ETL - Configuration
One of the most important OrientDB-ETL module features is the simplicity to configure complex ETL processes, just by working with a single JSON file.
The Configuration file is divided into the following sections:
- config, to manage all the settings and context's variables used by any component of the process
- source, to manage the source to process
- begin, as a list of Blocks to execute in order. This section is executed, when the process begins
- extractor, contains the Extractor configuration
- transformers, contains the list of Transformers to execute in the pipeline
- loader, contains the Loader configuration
- end, as a list of Blocks to execute in order. This section is executed, when the process is finished
Syntax
{
"config": {
<name>: <value>
},
"begin": [
{ <block-name>: { <configuration> } }
],
"source" : {
{ <source-name>: { <configuration> } }
},
"extractor" : {
{ <extractor-name>: { <configuration> } }
},
"transformers" : [
{ <transformer-name>: { <configuration> } }
],
"loader" : { <loader-name>: { <configuration> } },
"end": [
{ <block-name>: { <configuration> } }
]
}
Example:
{
"config": {
"log": "debug",
"fileDirectory": "/temp/databases/dbpedia_csv/",
"fileName": "Person.csv.gz"
},
"begin": [
{ "let": { "name": "$filePath", "value": "$fileDirectory.append( $fileName )"} },
{ "let": { "name": "$className", "value": "$fileName.substring( 0, $fileName.indexOf(".") )"} }
],
"source" : {
"file": { "path": "$filePath", "lock" : true }
},
"extractor" : {
"row": {}
},
"transformers" : [
{ "csv": { "separator": ",", "nullValue": "NULL", "skipFrom": 1, "skipTo": 3 } },
{ "merge": { "joinFieldName":"URI", "lookup":"V.URI" } },
{ "vertex": { "class": "$className"} }
],
"loader" : {
"orientdb": {
"dbURL": "plocal:/temp/databases/dbpedia",
"dbUser": "admin",
"dbPassword": "admin",
"dbAutoCreate": true,
"tx": false,
"batchCommit": 1000,
"dbType": "graph",
"indexes": [{"class":"V", "fields":["URI:string"], "type":"UNIQUE" }]
}
}
}
Generic rules
- context variables can be used by prefixing them with $
$input
is the context variable assigned, before each transformation- to execute an expression using OrientDB SQL, use
={<expression>}
, example:={eval('3 * 5')}
Conditional execution
All executable blocks, like Transformers and Blocks, can be executed only if a condition is true by using the if conditional expression using the OrientDB SQL syntax. Example:
{ "let": {
"name": "path",
"value": "C:/Temp",
"if": "${os.name} = 'Windows'"
}
},
{ "let": {
"name": "path",
"value": "/tmp",
"if": "${os.name}.indexOf('nux')"
}
}
Log setting
Most of the blocks, like Transformers and Blocks, supports the log
setting. Log can be one of the following values (case insensitive): [NONE, ERROR, INFO, DEBUG]
. The default is INFO
.
Set the log level to DEBUG
to display more information on execution. Remember that logging slows down execution, so use it only for development and debugging purposed. Example:
{ "http": {
"url": "http://ip.jsontest.com/",
"method": "GET",
"headers": {
"User-Agent": "Mozilla/5.0 (Macintosh; Intel Mac OS X 10_9_4) AppleWebKit/537.36 (KHTML, like Gecko) Chrome/36.0.1985.125 Safari/537.36"
},
"log": "DEBUG"
}
}
Configuration variables
All of the variables declared in a "config" block are bound in the execution context and can be used by ETL processing.

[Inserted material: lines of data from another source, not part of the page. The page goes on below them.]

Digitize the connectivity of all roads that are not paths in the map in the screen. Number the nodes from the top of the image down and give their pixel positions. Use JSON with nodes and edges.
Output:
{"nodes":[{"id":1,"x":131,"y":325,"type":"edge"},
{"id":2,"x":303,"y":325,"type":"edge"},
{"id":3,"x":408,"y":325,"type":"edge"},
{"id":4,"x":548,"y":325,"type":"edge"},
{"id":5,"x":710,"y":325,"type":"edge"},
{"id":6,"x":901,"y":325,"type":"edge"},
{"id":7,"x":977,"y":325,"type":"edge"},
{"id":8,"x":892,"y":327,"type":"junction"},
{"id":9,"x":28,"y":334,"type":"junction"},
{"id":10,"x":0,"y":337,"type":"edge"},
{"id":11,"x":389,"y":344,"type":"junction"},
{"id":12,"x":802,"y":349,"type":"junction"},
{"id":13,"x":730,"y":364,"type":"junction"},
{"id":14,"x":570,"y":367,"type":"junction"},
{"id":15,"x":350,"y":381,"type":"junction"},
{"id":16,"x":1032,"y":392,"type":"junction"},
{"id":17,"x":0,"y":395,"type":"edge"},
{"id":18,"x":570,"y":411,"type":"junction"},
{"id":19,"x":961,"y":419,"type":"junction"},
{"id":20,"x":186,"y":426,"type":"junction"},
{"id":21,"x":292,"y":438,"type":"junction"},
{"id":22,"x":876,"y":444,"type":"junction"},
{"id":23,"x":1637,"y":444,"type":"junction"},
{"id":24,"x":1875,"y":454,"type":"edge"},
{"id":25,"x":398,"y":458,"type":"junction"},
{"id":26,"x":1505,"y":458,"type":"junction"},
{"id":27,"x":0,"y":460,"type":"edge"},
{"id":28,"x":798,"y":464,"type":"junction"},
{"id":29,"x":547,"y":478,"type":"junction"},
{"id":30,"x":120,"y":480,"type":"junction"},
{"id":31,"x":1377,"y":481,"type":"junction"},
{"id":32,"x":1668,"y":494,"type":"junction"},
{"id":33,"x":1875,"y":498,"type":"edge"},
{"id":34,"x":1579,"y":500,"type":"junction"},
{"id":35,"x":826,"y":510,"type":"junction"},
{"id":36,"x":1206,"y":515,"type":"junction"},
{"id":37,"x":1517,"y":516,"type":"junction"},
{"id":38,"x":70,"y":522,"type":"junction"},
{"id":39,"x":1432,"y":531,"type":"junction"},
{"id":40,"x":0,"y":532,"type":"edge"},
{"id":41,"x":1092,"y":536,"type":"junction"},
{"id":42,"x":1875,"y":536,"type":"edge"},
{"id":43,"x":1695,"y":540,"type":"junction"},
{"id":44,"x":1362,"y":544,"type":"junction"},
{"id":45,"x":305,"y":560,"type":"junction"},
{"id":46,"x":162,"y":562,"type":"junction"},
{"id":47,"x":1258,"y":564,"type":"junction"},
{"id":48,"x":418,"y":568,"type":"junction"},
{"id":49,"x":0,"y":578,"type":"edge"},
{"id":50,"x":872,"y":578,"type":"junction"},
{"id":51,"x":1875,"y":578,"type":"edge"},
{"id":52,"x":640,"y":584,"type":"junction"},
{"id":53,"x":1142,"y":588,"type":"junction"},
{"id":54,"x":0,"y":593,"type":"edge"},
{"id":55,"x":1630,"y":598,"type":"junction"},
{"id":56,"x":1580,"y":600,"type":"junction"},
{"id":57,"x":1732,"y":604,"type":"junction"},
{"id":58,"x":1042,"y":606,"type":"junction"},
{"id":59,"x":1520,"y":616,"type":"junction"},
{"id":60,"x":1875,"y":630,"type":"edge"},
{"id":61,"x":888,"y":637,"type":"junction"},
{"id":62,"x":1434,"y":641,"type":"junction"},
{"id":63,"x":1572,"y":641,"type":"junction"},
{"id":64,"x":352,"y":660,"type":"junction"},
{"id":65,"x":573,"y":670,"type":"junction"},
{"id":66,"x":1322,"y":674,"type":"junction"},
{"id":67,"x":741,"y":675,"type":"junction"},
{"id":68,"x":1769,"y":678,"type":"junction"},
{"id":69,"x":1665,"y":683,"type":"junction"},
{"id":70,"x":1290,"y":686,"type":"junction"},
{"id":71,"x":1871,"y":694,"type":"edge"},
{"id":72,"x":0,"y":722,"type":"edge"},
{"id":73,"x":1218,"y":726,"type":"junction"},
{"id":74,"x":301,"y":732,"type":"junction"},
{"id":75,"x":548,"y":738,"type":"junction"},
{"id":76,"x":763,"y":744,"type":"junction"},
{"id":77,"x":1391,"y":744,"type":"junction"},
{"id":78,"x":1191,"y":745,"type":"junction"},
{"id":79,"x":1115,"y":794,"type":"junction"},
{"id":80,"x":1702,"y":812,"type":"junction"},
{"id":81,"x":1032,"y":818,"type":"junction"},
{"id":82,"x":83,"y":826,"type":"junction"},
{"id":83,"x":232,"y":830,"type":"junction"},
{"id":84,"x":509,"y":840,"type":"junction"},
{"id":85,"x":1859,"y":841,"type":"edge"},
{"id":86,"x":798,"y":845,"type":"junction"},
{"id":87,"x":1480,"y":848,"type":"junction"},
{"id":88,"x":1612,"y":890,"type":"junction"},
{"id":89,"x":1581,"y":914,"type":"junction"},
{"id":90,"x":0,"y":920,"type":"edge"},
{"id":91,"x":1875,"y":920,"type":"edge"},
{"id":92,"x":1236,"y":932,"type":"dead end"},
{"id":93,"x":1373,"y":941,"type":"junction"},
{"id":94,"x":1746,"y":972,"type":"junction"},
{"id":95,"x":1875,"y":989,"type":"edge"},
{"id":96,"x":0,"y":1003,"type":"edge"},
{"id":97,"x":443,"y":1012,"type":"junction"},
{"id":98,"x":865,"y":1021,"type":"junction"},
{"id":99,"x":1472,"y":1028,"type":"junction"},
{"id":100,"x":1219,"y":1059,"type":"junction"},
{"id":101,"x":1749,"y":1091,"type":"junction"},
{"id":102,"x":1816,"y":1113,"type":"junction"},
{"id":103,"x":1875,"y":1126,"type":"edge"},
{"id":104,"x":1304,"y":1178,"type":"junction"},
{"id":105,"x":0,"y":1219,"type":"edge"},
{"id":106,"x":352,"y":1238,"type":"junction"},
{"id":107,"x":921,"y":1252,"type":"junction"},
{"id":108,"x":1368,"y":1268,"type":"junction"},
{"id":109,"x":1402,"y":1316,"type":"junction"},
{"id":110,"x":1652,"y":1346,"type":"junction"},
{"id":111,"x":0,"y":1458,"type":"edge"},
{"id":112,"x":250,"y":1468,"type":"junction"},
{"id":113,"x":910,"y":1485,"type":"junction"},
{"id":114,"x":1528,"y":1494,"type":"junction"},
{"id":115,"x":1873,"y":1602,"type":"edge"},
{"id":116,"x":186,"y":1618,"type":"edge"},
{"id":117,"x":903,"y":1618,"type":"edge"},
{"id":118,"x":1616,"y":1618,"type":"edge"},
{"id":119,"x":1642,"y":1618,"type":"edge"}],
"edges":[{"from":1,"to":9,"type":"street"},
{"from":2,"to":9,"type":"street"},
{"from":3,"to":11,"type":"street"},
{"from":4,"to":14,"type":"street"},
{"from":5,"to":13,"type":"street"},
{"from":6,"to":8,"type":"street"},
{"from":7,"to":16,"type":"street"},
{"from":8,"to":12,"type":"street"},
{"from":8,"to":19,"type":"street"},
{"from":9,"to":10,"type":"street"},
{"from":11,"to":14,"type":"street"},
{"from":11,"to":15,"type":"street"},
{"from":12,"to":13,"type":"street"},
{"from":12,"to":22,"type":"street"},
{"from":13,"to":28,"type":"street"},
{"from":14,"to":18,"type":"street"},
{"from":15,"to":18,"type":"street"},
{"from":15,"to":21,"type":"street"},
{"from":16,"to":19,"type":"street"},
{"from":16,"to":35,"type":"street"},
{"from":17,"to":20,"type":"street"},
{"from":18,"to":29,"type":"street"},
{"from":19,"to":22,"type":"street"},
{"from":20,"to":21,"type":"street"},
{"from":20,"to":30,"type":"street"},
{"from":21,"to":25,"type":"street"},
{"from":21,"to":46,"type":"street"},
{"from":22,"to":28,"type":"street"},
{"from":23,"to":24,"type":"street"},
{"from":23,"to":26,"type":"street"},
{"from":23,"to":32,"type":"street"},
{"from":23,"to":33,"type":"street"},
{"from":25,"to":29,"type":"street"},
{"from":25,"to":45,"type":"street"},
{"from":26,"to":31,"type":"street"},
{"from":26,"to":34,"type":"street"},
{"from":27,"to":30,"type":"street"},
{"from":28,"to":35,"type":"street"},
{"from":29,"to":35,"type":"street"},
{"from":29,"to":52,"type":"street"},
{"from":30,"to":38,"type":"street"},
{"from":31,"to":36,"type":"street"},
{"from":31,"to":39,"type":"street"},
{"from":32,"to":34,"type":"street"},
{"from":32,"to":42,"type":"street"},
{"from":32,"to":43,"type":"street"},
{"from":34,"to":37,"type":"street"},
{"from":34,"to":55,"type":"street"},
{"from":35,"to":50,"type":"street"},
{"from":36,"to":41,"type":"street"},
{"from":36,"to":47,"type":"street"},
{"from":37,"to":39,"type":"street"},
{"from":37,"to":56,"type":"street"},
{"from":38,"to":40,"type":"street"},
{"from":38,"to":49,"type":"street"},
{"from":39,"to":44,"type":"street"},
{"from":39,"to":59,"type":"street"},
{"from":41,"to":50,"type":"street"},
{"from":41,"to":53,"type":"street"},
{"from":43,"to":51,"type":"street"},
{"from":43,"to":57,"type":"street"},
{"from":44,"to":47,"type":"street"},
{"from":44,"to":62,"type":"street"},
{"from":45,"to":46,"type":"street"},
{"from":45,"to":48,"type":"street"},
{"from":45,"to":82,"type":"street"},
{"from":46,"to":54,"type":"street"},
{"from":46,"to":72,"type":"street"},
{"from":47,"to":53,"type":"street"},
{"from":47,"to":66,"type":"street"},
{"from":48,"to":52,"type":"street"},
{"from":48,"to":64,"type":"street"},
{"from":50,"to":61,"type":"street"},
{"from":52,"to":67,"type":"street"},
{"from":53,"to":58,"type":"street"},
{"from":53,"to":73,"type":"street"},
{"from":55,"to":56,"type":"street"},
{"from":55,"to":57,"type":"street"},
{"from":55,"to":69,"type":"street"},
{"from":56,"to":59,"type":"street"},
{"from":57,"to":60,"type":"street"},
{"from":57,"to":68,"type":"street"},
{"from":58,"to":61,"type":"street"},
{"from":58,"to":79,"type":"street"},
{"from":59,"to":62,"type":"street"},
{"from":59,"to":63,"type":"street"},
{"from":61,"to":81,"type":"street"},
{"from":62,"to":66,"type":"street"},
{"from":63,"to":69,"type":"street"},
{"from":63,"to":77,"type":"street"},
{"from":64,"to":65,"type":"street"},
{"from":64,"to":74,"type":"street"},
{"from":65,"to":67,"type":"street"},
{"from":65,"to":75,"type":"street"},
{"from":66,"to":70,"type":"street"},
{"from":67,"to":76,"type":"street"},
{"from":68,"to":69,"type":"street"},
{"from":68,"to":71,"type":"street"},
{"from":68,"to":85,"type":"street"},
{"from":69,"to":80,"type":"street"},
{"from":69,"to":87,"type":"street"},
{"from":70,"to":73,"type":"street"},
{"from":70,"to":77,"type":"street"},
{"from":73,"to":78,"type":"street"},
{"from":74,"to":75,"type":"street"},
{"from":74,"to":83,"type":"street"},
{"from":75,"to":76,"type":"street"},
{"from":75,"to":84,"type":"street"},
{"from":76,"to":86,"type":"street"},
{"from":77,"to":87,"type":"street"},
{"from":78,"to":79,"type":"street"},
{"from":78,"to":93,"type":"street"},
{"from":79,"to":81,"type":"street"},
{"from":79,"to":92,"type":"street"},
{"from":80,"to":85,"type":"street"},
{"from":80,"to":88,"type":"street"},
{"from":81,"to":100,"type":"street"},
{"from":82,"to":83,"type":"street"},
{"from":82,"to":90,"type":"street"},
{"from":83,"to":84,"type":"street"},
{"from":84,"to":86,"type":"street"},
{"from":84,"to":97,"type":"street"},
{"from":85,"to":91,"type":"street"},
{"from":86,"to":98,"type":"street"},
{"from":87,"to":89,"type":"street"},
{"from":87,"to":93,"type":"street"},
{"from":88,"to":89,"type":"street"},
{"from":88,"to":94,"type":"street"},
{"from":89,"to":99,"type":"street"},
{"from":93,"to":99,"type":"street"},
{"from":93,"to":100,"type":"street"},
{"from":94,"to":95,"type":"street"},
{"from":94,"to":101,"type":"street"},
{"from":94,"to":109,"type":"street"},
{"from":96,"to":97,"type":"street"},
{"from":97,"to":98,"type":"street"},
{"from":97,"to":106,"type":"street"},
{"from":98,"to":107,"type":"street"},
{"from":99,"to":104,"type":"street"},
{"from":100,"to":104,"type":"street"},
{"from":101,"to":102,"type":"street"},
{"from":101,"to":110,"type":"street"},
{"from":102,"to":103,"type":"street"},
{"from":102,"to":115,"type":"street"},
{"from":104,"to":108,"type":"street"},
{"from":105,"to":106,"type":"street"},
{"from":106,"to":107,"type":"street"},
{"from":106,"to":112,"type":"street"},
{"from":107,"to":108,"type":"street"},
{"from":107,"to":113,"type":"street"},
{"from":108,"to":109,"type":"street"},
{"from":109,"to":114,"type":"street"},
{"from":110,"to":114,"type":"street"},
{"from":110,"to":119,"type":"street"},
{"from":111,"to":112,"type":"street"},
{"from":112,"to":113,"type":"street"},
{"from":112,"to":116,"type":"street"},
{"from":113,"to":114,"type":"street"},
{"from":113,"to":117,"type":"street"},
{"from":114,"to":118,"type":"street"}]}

There are also special variables used by the ETL process:
Variable | Description | Type | Mandatory | Default value |
---|---|---|---|---|
log | Global "log" setting. Accepted values: [NONE, ERROR, INFO, DEBUG] . Useful to debug a ETL process or single component. |
string | false | INFO |
maxRetries | Maximum number of retries in case the loader raises a ONeedRetryException: concurrent modification of the same records | integer | false | 10 |
parallel | Executes pipelines in parallel by using all the available cores. | boolean | false | false |
haltOnError | Halt the process in case of unmanaged error. If it is false, the process continue in case of errors. The encountered error number is reported at the end of importing. Since 2.0.9. | boolean | false | true |
Split configuration on multiple files
Configuration can be split into several files allowing composition of common parts such as paths, urls, and database references. The previous configuration could be split in two files:
a configuration file with input path for Person csv: personConfig.json
{
"config": {
"log": "debug",
"fileDirectory": "/temp/databases/dbpedia_csv/",
"fileName": "Person.csv.gz"
}
}
a common configuration file, where other parts are configured: commonConfig.json
{
"begin": [
{ "let": { "name": "$filePath", "value": "$fileDirectory.append( $fileName )"} },
{ "let": { "name": "$className", "value": "$fileName.substring( 0, $fileName.indexOf(".") )"} }
],
"source" : {
"file": { "path": "$filePath", "lock" : true }
},
"extractor" : {
"row": {}
},
"transformers" : [
{ "csv": { "separator": ",", "nullValue": "NULL", "skipFrom": 1, "skipTo": 3 } },
{ "merge": { "joinFieldName":"URI", "lookup":"V.URI" } },
{ "vertex": { "class": "$className"} }
],
"loader" : {
"orientdb": {
"dbURL": "plocal:/temp/databases/dbpedia",
"dbUser": "admin",
"dbPassword": "admin",
"dbAutoCreate": true,
"tx": false,
"batchCommit": 1000,
"dbType": "graph",
"indexes": [{"class":"V", "fields":["URI:string"], "type":"UNIQUE" }]
}
}
}
Then pass the split files to otel.sh:
$ ./oetl.sh commonConfig.json personConfig.json
Run-time configuration
In the ETL JSON file you can define variables, which will be resolved at run-time by passing them at startup.
Values passed by command line override values defined in the config section, even in case multiple configuration files, are used.
You could, for example, assign the database URL as ${databaseURL}
and then pass the database URL at execution time with:
$ ./oetl.sh config-dbpedia.json -databaseURL=plocal:/temp/mydb
In case the databaseUrl was assigned in the config section, its value will be overridden by any command line value:
{
"config": {
"log": "debug",
"fileDirectory": "/temp/databases/dbpedia_csv/",
"fileName": "Person.csv.gz"
"databaseUrl": "plocal:/temp/currentDb"
},
...